My concern is with giving guests too much food before dinner. Just as planning a final course with a negotiable amount of starch can help to adjust for the remaining appetites at the end of the evening, providing guests with too much at the beginning can demolish those appetites.

If they arrive hungry and you provide them with a loaf of bread you’ve bought or a big bag of chips in a bowl, they’re going to eat it all, particularly if you keep them waiting too long for dinner. Offering a large amount of starch before supper, without portioning it, is a recipe for ruining appetites. And if you put out too small an amount, it looks chintzy. Better to get dinner on the table quickly.

Caveat: If you fry your own chips or bake your own bread, feel free to start with this. But tell people about the effort so they appreciate it.

THE SEATING AND THE SEATS

 
 Whether you’re serving a six-course meal or a big shared feast, at some point you have to start eating. Guests sometimes get comfortable with cocktails on the sofa, and are too entrenched in conversation to be easily corralled. Without being a dictator, get your guests to the dinner table.

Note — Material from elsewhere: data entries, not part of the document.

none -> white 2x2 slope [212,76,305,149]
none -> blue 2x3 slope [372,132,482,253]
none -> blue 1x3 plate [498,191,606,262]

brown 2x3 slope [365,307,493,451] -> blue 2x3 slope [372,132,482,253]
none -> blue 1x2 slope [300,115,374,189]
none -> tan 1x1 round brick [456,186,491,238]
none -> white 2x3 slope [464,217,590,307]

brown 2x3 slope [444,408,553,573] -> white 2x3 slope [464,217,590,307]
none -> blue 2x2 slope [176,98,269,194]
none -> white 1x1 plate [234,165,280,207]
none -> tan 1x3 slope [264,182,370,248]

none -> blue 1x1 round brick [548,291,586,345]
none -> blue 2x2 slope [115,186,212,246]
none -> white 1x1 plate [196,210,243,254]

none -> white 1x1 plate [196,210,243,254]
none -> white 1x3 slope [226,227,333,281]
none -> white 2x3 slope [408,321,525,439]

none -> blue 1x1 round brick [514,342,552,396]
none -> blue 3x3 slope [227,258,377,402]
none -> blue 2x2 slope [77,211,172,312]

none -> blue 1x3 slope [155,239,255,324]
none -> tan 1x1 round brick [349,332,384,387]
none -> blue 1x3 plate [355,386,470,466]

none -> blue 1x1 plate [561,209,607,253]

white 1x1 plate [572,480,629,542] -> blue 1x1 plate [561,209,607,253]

If guests are in the living room, you might think that taking a seat at the dining table would send a message, but if they’re having a good time — and they should be — they won’t want to move, so you’re going to have to motivate them. You can do this with the carrot or the stick.

THE STARTING LINE

It’s not always easy to know when to fire the starting pistol for dinner. You’ve got to read the crowd. One time I had an acupuncturist as a guest. She poked needles into everyone’s head and hands, and I think that most of us could have sat there for a long time, relaxing, but eventually, I had to get my pork loin back in the oven.

Another guest who brought his work to dinner was the manager of the city’s food inspection agency. I asked him to bring his kit and wanted to do the inspection pre-dinner (like a restaurant, it’s cleaner at 5 p.m. than at 11 p.m.). But I also figured I’d get a more generous review after the meal. Marked on “the Chinatown curve,” I passed.

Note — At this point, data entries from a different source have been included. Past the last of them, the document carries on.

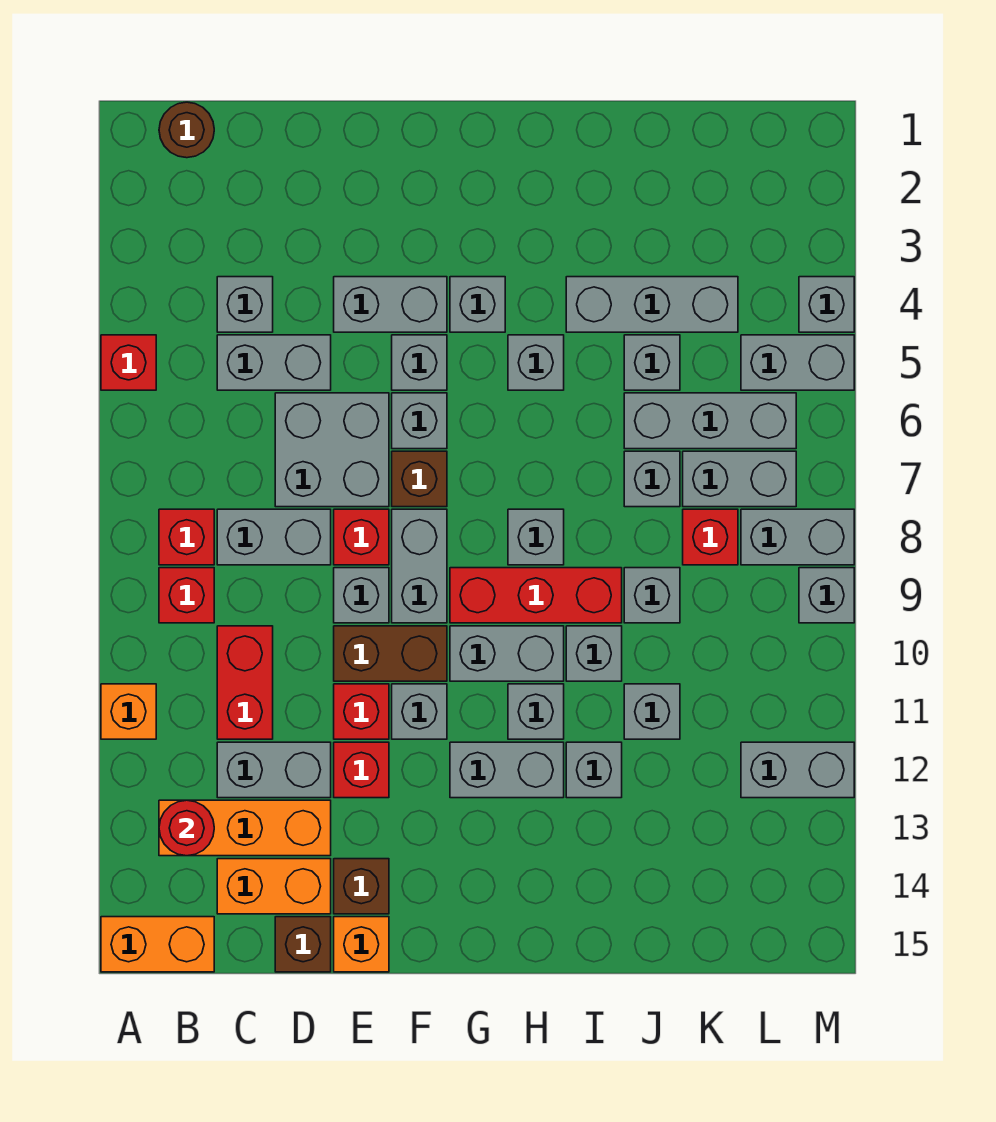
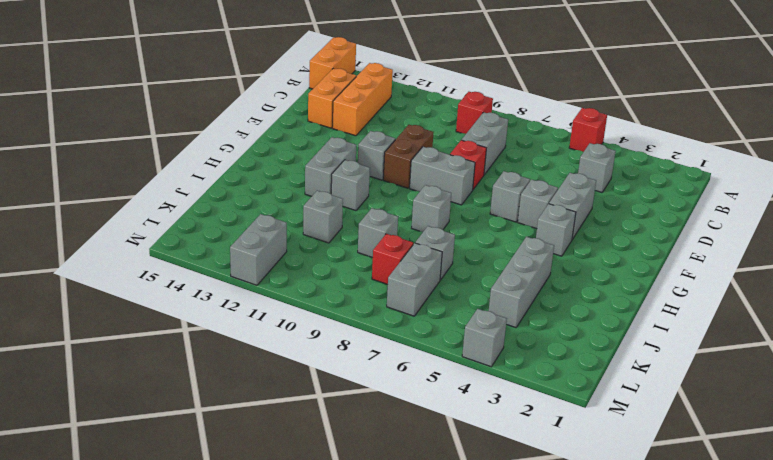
none -> orange 1x1 brick [101,684,156,739]
none -> brown 1x1 round brick [159,102,214,158]
none -> red 1x1 brick [159,509,214,565]
none -> grey 1x2 brick [217,335,331,390]

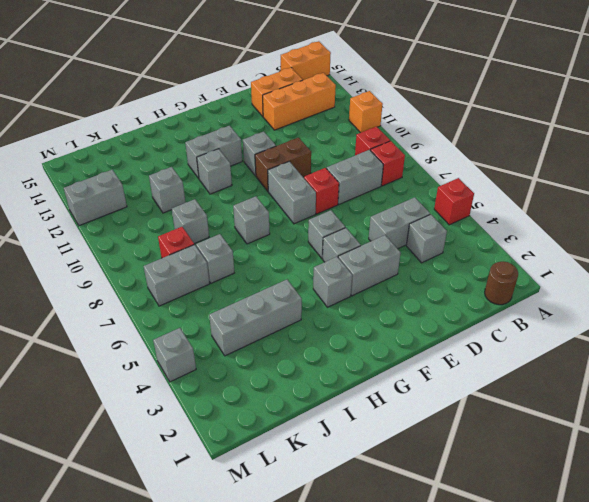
none -> red 1x2 brick [217,626,273,739]
none -> grey 1x2 brick [217,742,331,798]
none -> grey 2x2 brick [275,393,389,507]
none -> brown 1x1 brick [275,917,331,972]

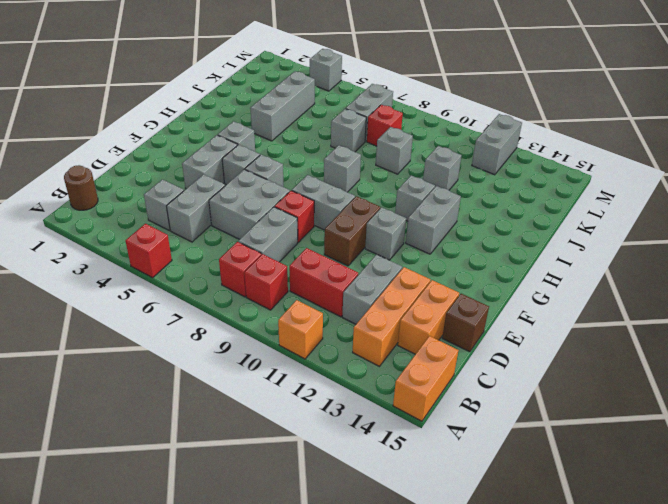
none -> grey 1x1 brick [334,568,389,623]
none -> red 1x1 brick [334,684,389,739]
none -> red 1x1 brick [334,742,389,798]
none -> brown 1x1 brick [334,859,389,914]

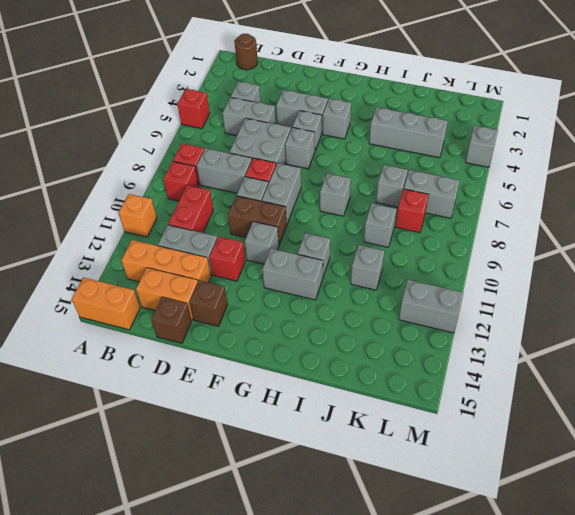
none -> red 1x1 brick [334,684,389,739]
none -> orange 1x1 brick [334,917,389,972]
none -> brown 1x1 brick [392,451,447,507]
none -> red 1x3 brick [450,568,622,623]

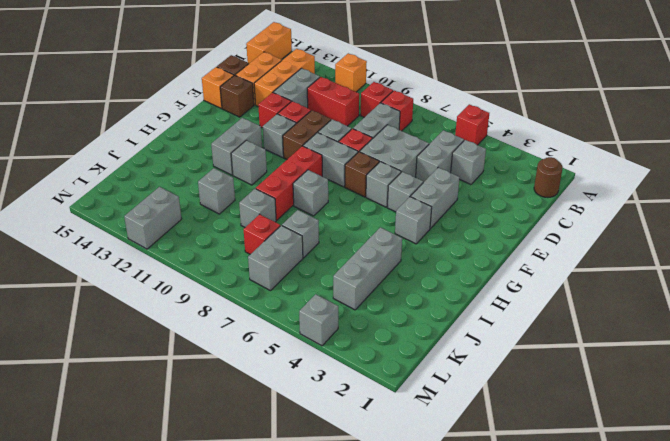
none -> grey 1x2 brick [450,626,564,681]
none -> grey 1x1 brick [508,335,564,390]
none -> grey 1x1 brick [566,626,622,681]
none -> grey 1x1 brick [566,742,622,798]

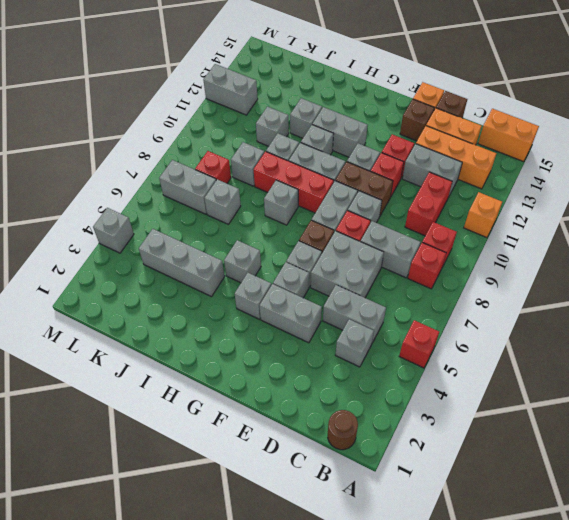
none -> grey 1x1 brick [624,335,680,390]
none -> grey 1x3 brick [624,393,796,449]
none -> grey 1x2 brick [741,335,854,390]
none -> grey 1x2 brick [741,509,854,565]

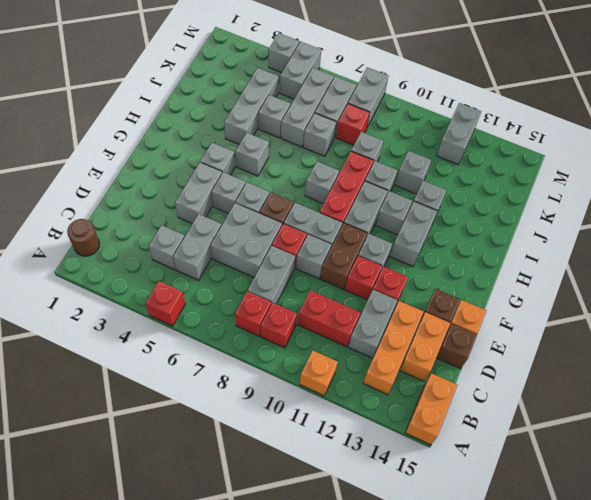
none -> grey 1x1 brick [799,568,854,623]
none -> red 1x1 round brick [159,800,214,856]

The director of a ballet school, appointed to be the mayor’s arts adviser, was so unable to speak candidly for political reasons that we quickly reached a conversational stalemate and dinner needed to be the focus of the evening.

Another awkward evening was a dinner for a group of home brewers. I figured that since they all knew each other and hung out regularly, they would slide right into conversation, but until they reached their third beer, not one of them was talkative. So even though I just had to run to the stove and reheat the ribs I’d smoked that day, they needed a long babysitting until they could safely be left alone.

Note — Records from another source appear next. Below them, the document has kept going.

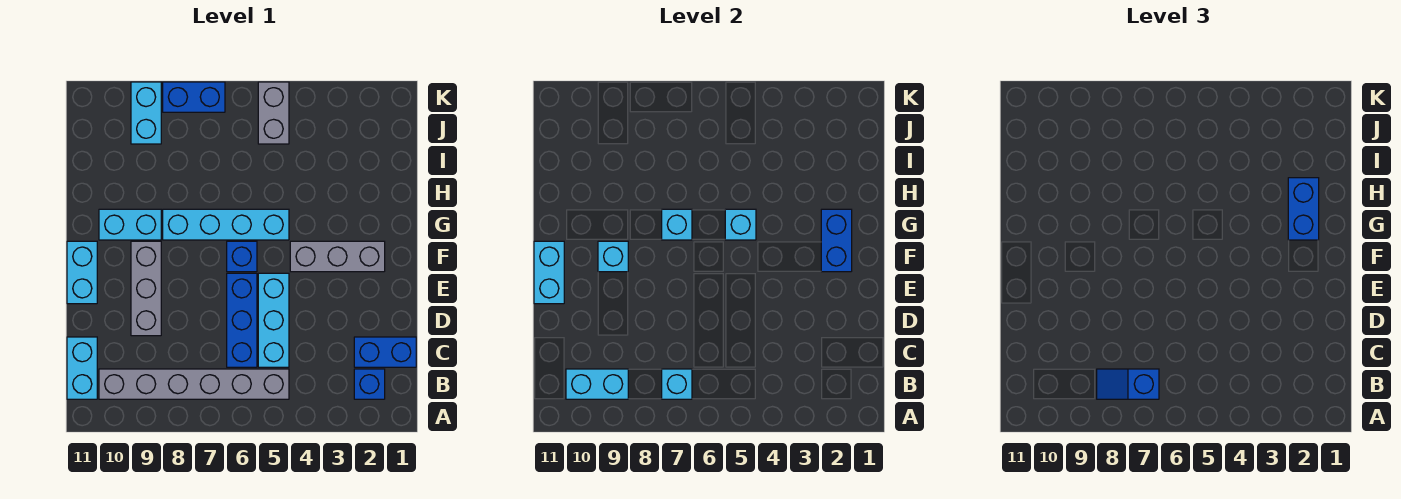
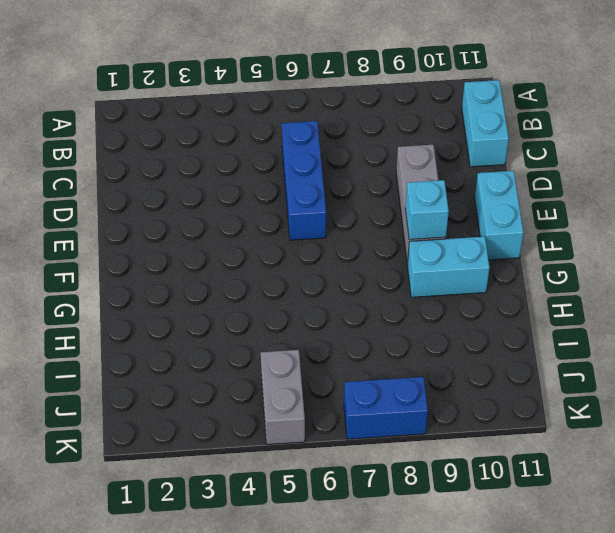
none -> blue 1x1 brick [354,369,385,399]
none -> grey 1x6 brick [99,369,289,399]
none -> blue 1x2 brick [354,337,416,367]

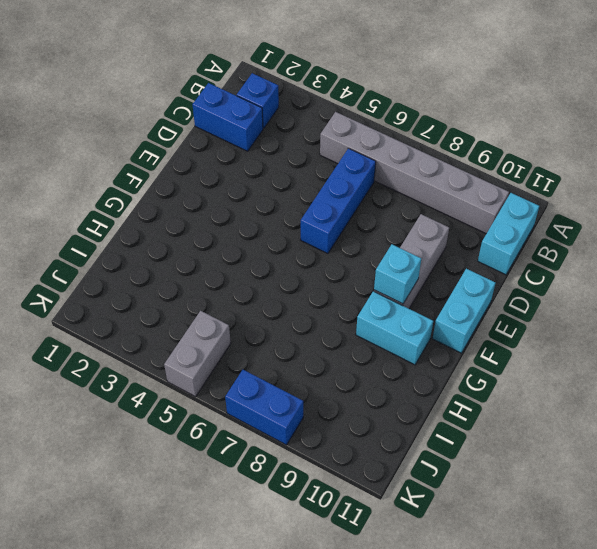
none -> cyan 1x3 brick [258,273,289,367]
none -> grey 1x3 brick [290,241,385,272]
none -> blue 1x1 brick [227,241,257,272]

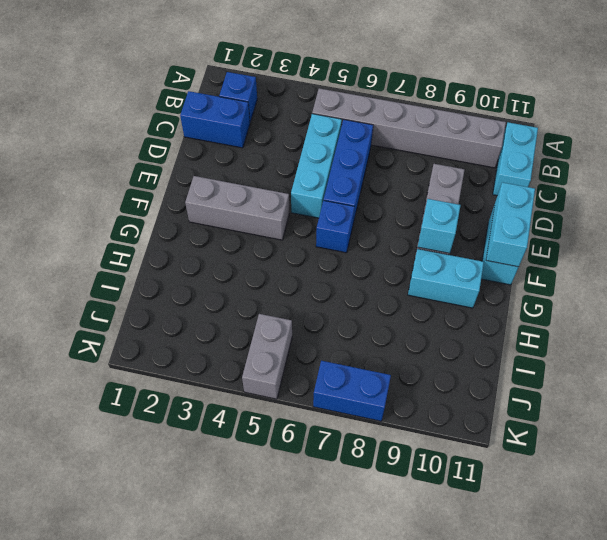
none -> cyan 1x4 brick [163,209,289,240]
none -> cyan 1x2 brick [131,82,161,144]
none -> cyan 1x1 brick [662,369,692,399]

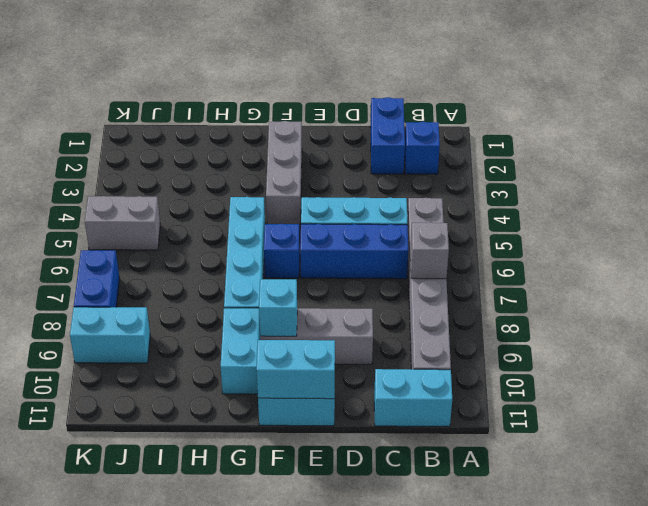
grey 1x1 brick [410,223,449,279] -> cyan 1x1 brick [662,369,692,399]
none -> cyan 1x2 brick [566,369,628,399]
none -> blue 1x2 brick [821,209,852,272]
none -> cyan 1x1 brick [725,209,756,240]

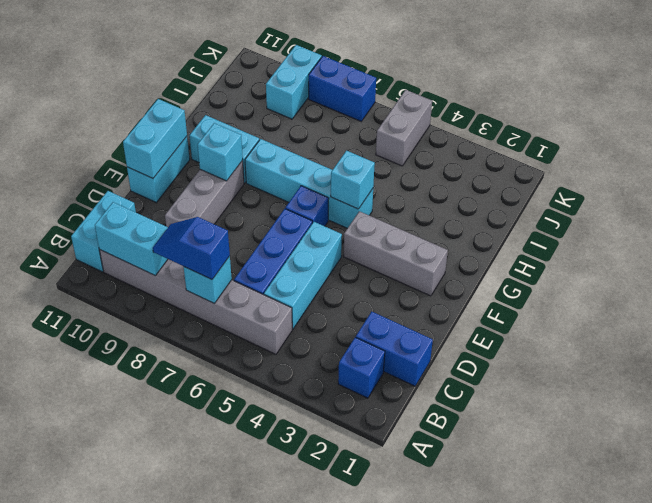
none -> blue 1x2 brick [821,209,852,272]
none -> cyan 1x1 brick [662,209,692,240]
none -> blue 1x2 brick [1288,178,1319,240]

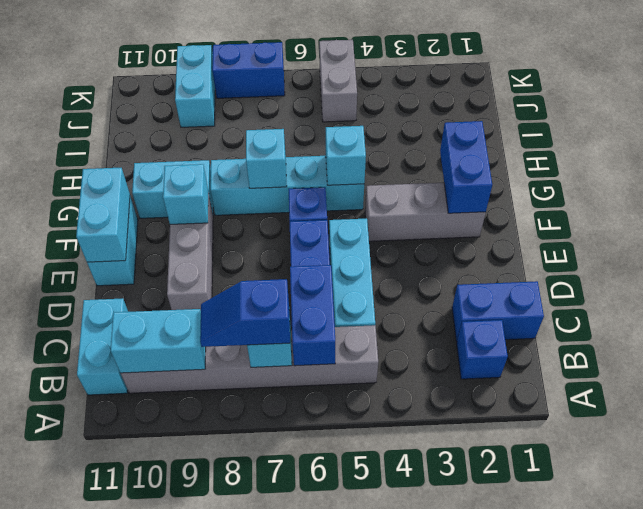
blue 1x2 brick [290,265,335,366] -> blue 1x2 brick moved to [1288,178,1319,240]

I’ve hosted the occasional brunch. Even if people are coming over at noon, assume that they are ravenous. They have no time for small pre-meal bites. You’ve got to get them fed and soon.

So try to get food on the table within a half-hour. Rather than using a stopwatch, be flexible and read your guests’ moods and appetites.

The carrot is to bring out a dish that you’re serving, steam billowing, filling the room with the perfume of its spices. As the warm food catches everyone’s attention, you ask, “Would you join me at the dining table?” And your guests should follow you, Pied Piper style.

But maybe your first course doesn’t lend itself to this type of cheap theatrics. Maybe it’s too heavy or too hot. Maybe it’s soup.

The stick is to go into the living room and declare, “Boy, you better get your ass to the dining table,” or “Would everyone please take a seat at the dinner table?” Be authoritative and make eye contact with at least one person until he or she gets up. Beware the group mentality. If you speak to the group without singling anyone out and then leave the room before anyone rises, the whole pack might just sit there.